INSTRUCTIONS -
- A) In the artist interview, who selected the pieces as the Coordinator's Choice?
- B) List each thing the artist interview says the artist was told she was "not ... enough" while growing up.
- C) Please extract the passage of the artist interview between "Having the works" and "was made independently.", inclusive.

SOURCE PASSAGE -
I am very spiritual, I feel as though everything sort of aligned for me. Had I of graduated when I was supposed to graduate in 2018 I probably would not have made the work and I probably wouldn’t have ended up at the RA. Everything definitely aligned for me, so I feel like my purpose is set. It was also great as the works on display there were sort of my a-hah moment works. I finally got it – what I have been trying to do for the past five years, so the people in the RA got to see the best of me, it was at the right time.

 

Once the works were on display did you think people would notice them? Or were you just happy to be there?

 

I was really happy, I didn’t expect to be in a BBC documentary, I didn’t expect to win an award, I was just really happy to be in a show. My degree show was cancelled and I had these two massive works and I didn’t know where to start. At that point it just felt like you made work to put it on social media and then nothing happens thereafter.

 

Having the works in the RA was amazing, especially the pieces being selected by Yinka Shonibare as the Coordinator’s Choice and the BBC documentary. The amazing thing was that everything was exclusive from each other, the Coordinator’s Choice, the BBC’s choice, the award – all of it was made independently.

 

Describe the feeling as an artist, what is it like to be recognised in that way?

 

I feel like amazing is too boring a word to describe it. But it’s fulfilling. All of your emotions go into these pieces, you sacrifice so much to be an artist and to finally be recognised and appreciated is what every artist wants.

 

Did it give you the motivation to push on? I’ve been noticed now, I have to make the most of it?

 

In my head I was so thankful that I’ve been recognised now. I’m still young as an artist, so now it’s time to build my career, I’ve got to keep going, I don’t want to lose focus and keep making the same things over and over again just because these one’s did well. I’m thinking long term, what is my focus as an artist and what am I trying to say? What do I want to be remembered for?

 

Without choosing one thing – what are you trying to say, what do you want your focus to be? If there are a few things you’d like to be known for or shine a light on, to motivate someone in a different way, what would that be?

 

I recognise myself as a Nigerian British artist. I feel like it is very political for me. For a long time growing up I was told ‘she’s not Nigerian enough, she’s not British enough, she’s not black enough, is she African?’ So to position myself in the diaspora and to say, I am a Nigerian British artist, I am both of them, not exclusive to one of them is important, especially as I have been the only black female artist in all of these universities for the past five years.

 

Even here, there is not a single black person in this building, I have been on my own for a really long time. I was speaking to a curator and he said there was another black artist in a different university in Salford nearby, but he’s a black male artist. I’ve literally been on my own for a good couple of years. There are very few of us who have studied fine art, who are very dedicated to their practices in the way that I am. It is nice to be in a position to shine a light on it. It’s all about representation, and having a voice for your heritage, both sides of the coin.

EXTRACTED INFORMATION -
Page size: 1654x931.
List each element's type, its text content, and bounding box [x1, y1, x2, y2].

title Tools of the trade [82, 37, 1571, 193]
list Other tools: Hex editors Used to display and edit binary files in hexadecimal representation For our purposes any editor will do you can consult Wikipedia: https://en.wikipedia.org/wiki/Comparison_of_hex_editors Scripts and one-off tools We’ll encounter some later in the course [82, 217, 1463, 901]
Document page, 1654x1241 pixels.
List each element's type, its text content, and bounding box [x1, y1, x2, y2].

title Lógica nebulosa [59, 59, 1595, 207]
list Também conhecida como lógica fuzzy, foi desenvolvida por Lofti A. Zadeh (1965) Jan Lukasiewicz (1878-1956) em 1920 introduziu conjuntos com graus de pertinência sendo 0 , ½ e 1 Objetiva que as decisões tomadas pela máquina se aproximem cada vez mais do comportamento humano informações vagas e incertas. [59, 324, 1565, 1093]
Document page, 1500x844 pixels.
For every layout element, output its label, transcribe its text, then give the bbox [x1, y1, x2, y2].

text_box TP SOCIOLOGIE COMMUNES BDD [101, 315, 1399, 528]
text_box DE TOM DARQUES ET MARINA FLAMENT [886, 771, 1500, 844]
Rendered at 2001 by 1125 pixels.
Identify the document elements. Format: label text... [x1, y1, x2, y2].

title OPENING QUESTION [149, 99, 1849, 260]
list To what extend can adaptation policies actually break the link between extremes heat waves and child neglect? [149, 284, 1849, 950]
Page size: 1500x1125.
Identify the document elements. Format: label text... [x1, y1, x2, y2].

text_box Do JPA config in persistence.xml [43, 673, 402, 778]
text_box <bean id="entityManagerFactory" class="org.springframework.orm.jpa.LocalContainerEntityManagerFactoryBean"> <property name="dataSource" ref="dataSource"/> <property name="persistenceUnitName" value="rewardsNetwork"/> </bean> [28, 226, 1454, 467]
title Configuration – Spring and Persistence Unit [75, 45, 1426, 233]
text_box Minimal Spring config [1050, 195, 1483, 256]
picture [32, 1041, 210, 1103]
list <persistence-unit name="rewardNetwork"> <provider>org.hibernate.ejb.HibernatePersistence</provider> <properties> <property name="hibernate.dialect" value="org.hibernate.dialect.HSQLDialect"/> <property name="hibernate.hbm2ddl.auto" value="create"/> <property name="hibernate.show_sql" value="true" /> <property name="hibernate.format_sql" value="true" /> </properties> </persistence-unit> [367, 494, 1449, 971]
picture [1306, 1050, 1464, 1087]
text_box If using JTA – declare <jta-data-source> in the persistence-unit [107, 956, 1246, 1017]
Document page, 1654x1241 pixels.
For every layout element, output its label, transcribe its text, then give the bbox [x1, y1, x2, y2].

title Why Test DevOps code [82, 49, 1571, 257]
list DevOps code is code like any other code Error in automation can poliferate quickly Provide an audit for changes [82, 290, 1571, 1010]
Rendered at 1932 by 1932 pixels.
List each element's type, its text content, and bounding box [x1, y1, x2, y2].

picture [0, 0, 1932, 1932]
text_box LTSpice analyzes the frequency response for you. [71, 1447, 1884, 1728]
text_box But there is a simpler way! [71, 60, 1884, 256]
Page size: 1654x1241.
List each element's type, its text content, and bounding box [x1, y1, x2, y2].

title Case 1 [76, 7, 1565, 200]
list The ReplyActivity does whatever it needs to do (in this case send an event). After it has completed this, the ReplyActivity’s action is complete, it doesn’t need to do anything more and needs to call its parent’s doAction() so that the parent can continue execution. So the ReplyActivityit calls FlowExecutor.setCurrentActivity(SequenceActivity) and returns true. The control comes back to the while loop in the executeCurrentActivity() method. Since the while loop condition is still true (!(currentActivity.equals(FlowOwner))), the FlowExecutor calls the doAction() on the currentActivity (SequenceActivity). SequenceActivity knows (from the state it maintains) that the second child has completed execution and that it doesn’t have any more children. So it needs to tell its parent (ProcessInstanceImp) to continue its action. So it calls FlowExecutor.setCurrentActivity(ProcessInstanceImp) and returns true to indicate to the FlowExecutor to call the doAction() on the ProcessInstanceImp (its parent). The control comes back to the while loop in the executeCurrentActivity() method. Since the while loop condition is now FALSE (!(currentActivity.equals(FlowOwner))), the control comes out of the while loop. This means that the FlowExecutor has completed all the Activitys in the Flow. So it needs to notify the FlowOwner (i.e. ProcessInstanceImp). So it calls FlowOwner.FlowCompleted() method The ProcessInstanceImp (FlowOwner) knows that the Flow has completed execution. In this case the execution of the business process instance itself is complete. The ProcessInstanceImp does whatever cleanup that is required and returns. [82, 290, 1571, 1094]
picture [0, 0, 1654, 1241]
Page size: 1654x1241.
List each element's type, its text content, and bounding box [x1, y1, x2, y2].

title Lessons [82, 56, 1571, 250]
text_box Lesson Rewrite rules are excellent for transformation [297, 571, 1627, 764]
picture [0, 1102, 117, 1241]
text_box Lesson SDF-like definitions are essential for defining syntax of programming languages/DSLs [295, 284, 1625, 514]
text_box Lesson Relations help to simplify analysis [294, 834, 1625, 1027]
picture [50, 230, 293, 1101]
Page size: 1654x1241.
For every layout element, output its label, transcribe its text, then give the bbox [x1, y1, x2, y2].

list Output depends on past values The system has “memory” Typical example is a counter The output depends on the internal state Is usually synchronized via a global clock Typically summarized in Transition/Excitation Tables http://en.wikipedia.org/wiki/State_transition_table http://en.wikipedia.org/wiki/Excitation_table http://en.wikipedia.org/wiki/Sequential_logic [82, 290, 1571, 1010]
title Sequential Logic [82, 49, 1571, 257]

SOLUTIONS BY TASK -
- A) Yinka Shonibare

- B) Nigerian, British, black

- C)
Having the works in the RA was amazing, especially the pieces being selected by Yinka Shonibare as the Coordinator’s Choice and the BBC documentary. The amazing thing was that everything was exclusive from each other, the Coordinator’s Choice, the BBC’s choice, the award – all of it was made independently.